#### Exercise instructions
Retype the listing that follows without a single change.

#### Supplied entries
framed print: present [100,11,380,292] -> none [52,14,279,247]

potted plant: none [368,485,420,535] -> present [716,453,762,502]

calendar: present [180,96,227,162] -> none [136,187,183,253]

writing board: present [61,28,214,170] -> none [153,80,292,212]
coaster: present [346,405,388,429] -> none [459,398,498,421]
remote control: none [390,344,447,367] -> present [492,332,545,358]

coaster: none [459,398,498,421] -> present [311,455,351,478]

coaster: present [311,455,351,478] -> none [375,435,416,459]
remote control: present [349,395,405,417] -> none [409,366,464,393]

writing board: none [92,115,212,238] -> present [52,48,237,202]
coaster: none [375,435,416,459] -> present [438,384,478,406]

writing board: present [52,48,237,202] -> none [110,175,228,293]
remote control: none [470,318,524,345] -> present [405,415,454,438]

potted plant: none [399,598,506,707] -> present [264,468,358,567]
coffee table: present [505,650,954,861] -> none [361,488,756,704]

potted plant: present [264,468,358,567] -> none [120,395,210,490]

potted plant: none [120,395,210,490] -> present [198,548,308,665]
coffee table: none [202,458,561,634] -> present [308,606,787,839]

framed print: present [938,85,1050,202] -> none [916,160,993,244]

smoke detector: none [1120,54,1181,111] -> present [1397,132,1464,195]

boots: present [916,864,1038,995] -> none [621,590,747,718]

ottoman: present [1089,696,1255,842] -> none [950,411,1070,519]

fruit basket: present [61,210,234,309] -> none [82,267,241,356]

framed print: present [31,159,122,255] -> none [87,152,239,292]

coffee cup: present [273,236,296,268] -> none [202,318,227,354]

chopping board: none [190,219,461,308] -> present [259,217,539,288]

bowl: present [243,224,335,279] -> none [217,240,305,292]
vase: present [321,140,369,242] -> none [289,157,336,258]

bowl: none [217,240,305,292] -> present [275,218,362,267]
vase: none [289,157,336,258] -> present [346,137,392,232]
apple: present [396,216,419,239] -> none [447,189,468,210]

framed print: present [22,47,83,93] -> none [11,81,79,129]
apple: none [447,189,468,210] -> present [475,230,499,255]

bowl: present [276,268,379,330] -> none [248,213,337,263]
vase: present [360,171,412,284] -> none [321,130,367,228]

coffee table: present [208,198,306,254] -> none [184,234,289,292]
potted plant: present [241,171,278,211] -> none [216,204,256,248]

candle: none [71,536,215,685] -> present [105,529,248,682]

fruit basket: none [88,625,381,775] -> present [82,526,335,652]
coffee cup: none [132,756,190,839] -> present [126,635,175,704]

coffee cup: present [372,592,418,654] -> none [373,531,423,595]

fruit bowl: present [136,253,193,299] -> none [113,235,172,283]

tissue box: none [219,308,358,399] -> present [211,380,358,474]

#### Solution for this exercise
framed print: present [100,11,380,292] -> none [52,14,279,247]

potted plant: none [368,485,420,535] -> present [716,453,762,502]

calendar: present [180,96,227,162] -> none [136,187,183,253]

writing board: present [61,28,214,170] -> none [153,80,292,212]
coaster: present [346,405,388,429] -> none [459,398,498,421]
remote control: none [390,344,447,367] -> present [492,332,545,358]

coaster: none [459,398,498,421] -> present [311,455,351,478]

coaster: present [311,455,351,478] -> none [375,435,416,459]
remote control: present [349,395,405,417] -> none [409,366,464,393]

writing board: none [92,115,212,238] -> present [52,48,237,202]
coaster: none [375,435,416,459] -> present [438,384,478,406]

writing board: present [52,48,237,202] -> none [110,175,228,293]
remote control: none [470,318,524,345] -> present [405,415,454,438]

potted plant: none [399,598,506,707] -> present [264,468,358,567]
coffee table: present [505,650,954,861] -> none [361,488,756,704]

potted plant: present [264,468,358,567] -> none [120,395,210,490]

potted plant: none [120,395,210,490] -> present [198,548,308,665]
coffee table: none [202,458,561,634] -> present [308,606,787,839]

framed print: present [938,85,1050,202] -> none [916,160,993,244]

smoke detector: none [1120,54,1181,111] -> present [1397,132,1464,195]

boots: present [916,864,1038,995] -> none [621,590,747,718]

ottoman: present [1089,696,1255,842] -> none [950,411,1070,519]

fruit basket: present [61,210,234,309] -> none [82,267,241,356]

framed print: present [31,159,122,255] -> none [87,152,239,292]

coffee cup: present [273,236,296,268] -> none [202,318,227,354]

chopping board: none [190,219,461,308] -> present [259,217,539,288]

bowl: present [243,224,335,279] -> none [217,240,305,292]
vase: present [321,140,369,242] -> none [289,157,336,258]

bowl: none [217,240,305,292] -> present [275,218,362,267]
vase: none [289,157,336,258] -> present [346,137,392,232]
apple: present [396,216,419,239] -> none [447,189,468,210]

framed print: present [22,47,83,93] -> none [11,81,79,129]
apple: none [447,189,468,210] -> present [475,230,499,255]

bowl: present [276,268,379,330] -> none [248,213,337,263]
vase: present [360,171,412,284] -> none [321,130,367,228]

coffee table: present [208,198,306,254] -> none [184,234,289,292]
potted plant: present [241,171,278,211] -> none [216,204,256,248]

candle: none [71,536,215,685] -> present [105,529,248,682]

fruit basket: none [88,625,381,775] -> present [82,526,335,652]
coffee cup: none [132,756,190,839] -> present [126,635,175,704]

coffee cup: present [372,592,418,654] -> none [373,531,423,595]

fruit bowl: present [136,253,193,299] -> none [113,235,172,283]

tissue box: none [219,308,358,399] -> present [211,380,358,474]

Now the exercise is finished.